→ Exercise text:
════════════════
Re: [PATCH 2/2] crypto: xor - use ktime for template benchmarking

Ard Biesheuvel <ardb@xxxxxxxxxx> · Thu, 24 Sep 2020 10:31:49 +0200

On Thu, 24 Sep 2020 at 02:36, Doug Anderson <dianders@xxxxxxxxxxxx> wrote:
>
> Hi,
>
> On Wed, Sep 23, 2020 at 11:22 AM Ard Biesheuvel <ardb@xxxxxxxxxx> wrote:
> >
> > Currently, we use the jiffies counter as a time source, by staring at
> > it until a HZ period elapses, and then staring at it again and perform
> > as many XOR operations as we can at the same time until another HZ
> > period elapses, so that we can calculate the throughput. This takes
> > longer than necessary, and depends on HZ, which is undesirable, since
> > HZ is system dependent.
> >
> > Let's use the ktime interface instead, and use it to time a fixed
> > number of XOR operations, which can be done much faster, and makes
> > the time spent depend on the performance level of the system itself,
> > which is much more reasonable.
> >
> > On ThunderX2, I get the following results:
> >
> > Before:
> >
> >   [72625.956765] xor: measuring software checksum speed
> >   [72625.993104]    8regs     : 10169.000 MB/sec
> >   [72626.033099]    32regs    : 12050.000 MB/sec
> >   [72626.073095]    arm64_neon: 11100.000 MB/sec
> >   [72626.073097] xor: using function: 32regs (12050.000 MB/sec)
> >
> > After:
> >
> >   [ 2503.189696] xor: measuring software checksum speed
> >   [ 2503.189896]    8regs           : 10556 MB/sec
> >   [ 2503.190061]    32regs          : 12538 MB/sec
> >   [ 2503.190250]    arm64_neon      : 11470 MB/sec
> >   [ 2503.190252] xor: using function: 32regs (12538 MB/sec)
> >
> > Signed-off-by: Ard Biesheuvel <ardb@xxxxxxxxxx>
> > ---
> >  crypto/xor.c | 36 ++++++++------------
> >  1 file changed, 15 insertions(+), 21 deletions(-)
> >
> > diff --git a/crypto/xor.c b/crypto/xor.c
> > index b42c38343733..23f98b451b69 100644
> > --- a/crypto/xor.c
> > +++ b/crypto/xor.c
> > @@ -76,49 +76,43 @@ static int __init register_xor_blocks(void)
════════════════
Named joint coordinates:
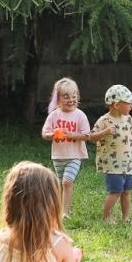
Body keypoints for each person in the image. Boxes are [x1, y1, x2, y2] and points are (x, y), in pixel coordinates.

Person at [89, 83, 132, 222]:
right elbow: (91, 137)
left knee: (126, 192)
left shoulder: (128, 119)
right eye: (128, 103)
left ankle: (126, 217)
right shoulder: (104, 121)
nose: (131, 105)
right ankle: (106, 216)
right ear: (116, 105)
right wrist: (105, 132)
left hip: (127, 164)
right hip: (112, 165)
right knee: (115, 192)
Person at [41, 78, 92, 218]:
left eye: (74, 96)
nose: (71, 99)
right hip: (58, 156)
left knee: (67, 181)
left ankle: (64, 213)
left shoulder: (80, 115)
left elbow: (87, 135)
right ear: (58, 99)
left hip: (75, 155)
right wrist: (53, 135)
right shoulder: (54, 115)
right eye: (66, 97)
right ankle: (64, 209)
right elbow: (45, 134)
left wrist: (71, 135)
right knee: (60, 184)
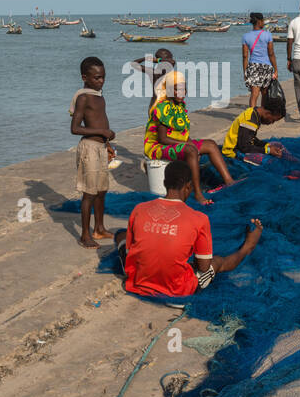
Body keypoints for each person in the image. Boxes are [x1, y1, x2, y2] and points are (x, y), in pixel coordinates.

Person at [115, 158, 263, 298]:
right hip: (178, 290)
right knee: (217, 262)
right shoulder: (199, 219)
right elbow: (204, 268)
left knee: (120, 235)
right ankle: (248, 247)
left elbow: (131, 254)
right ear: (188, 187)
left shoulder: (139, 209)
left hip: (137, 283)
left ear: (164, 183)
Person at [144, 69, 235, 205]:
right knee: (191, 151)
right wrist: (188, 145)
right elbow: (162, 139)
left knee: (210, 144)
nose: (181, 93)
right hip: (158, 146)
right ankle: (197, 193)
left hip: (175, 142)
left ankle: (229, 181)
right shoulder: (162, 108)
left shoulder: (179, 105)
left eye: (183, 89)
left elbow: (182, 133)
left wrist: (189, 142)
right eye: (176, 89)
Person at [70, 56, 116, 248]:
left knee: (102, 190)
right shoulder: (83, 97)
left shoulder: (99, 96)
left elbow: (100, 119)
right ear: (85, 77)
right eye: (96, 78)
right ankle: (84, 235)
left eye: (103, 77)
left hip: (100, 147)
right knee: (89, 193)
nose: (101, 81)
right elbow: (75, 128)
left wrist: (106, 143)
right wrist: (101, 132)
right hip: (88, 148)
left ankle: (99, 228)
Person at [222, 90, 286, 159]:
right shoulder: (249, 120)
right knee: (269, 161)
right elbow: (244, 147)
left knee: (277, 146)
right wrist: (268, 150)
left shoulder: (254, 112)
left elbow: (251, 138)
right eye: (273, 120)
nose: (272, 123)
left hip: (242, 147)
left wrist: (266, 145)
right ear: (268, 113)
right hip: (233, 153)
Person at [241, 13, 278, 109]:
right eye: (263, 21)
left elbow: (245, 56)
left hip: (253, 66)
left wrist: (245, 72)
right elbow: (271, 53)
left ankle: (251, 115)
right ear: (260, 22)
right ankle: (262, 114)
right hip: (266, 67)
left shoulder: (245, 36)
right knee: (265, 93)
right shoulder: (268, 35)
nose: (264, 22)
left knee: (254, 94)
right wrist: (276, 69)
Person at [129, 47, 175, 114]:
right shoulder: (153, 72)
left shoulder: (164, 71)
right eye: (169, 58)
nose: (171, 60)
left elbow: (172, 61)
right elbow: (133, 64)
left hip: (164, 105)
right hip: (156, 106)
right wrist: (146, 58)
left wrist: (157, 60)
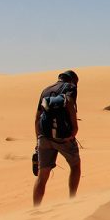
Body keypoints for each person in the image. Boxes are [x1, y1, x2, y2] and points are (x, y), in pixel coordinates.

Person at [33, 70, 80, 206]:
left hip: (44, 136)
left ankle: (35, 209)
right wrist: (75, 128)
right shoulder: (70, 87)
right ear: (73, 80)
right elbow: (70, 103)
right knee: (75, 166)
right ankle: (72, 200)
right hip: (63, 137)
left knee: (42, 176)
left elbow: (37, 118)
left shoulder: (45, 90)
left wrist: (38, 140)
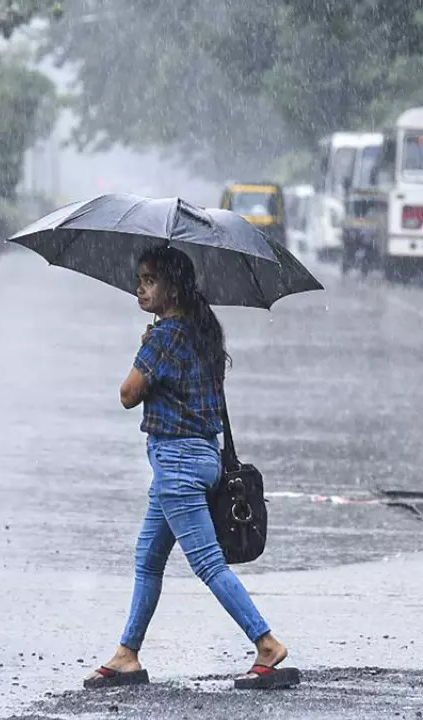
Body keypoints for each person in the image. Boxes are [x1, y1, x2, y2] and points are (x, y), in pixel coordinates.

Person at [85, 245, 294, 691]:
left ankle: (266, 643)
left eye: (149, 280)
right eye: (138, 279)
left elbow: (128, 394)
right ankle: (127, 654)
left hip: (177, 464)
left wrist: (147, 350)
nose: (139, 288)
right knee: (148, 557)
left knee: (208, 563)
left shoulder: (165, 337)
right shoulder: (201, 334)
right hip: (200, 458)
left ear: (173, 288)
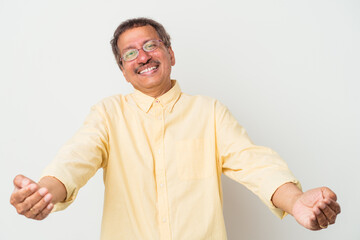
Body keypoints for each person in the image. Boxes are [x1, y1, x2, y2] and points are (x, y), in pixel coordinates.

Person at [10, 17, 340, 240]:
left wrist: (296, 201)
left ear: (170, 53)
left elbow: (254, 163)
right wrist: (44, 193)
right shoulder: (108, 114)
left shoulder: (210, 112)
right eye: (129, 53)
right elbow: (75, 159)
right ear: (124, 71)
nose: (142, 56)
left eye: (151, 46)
════════════════
→ Set of tasks:
1. According to the XOR benchmarking patch, on which system were the before and after results obtained?
2. From the XOR benchmarking patch, extract word for word the passage that begins at the words "On Thu, 24 Sep" and stops after "is system dependent.".

→ Your written answers:
1. ThunderX2

2.
On Thu, 24 Sep 2020 at 02:36, Doug Anderson <dianders@xxxxxxxxxxxx> wrote:
>
> Hi,
>
> On Wed, Sep 23, 2020 at 11:22 AM Ard Biesheuvel <ardb@xxxxxxxxxx> wrote:
> >
> > Currently, we use the jiffies counter as a time source, by staring at
> > it until a HZ period elapses, and then staring at it again and perform
> > as many XOR operations as we can at the same time until another HZ
> > period elapses, so that we can calculate the throughput. This takes
> > longer than necessary, and depends on HZ, which is undesirable, since
> > HZ is system dependent.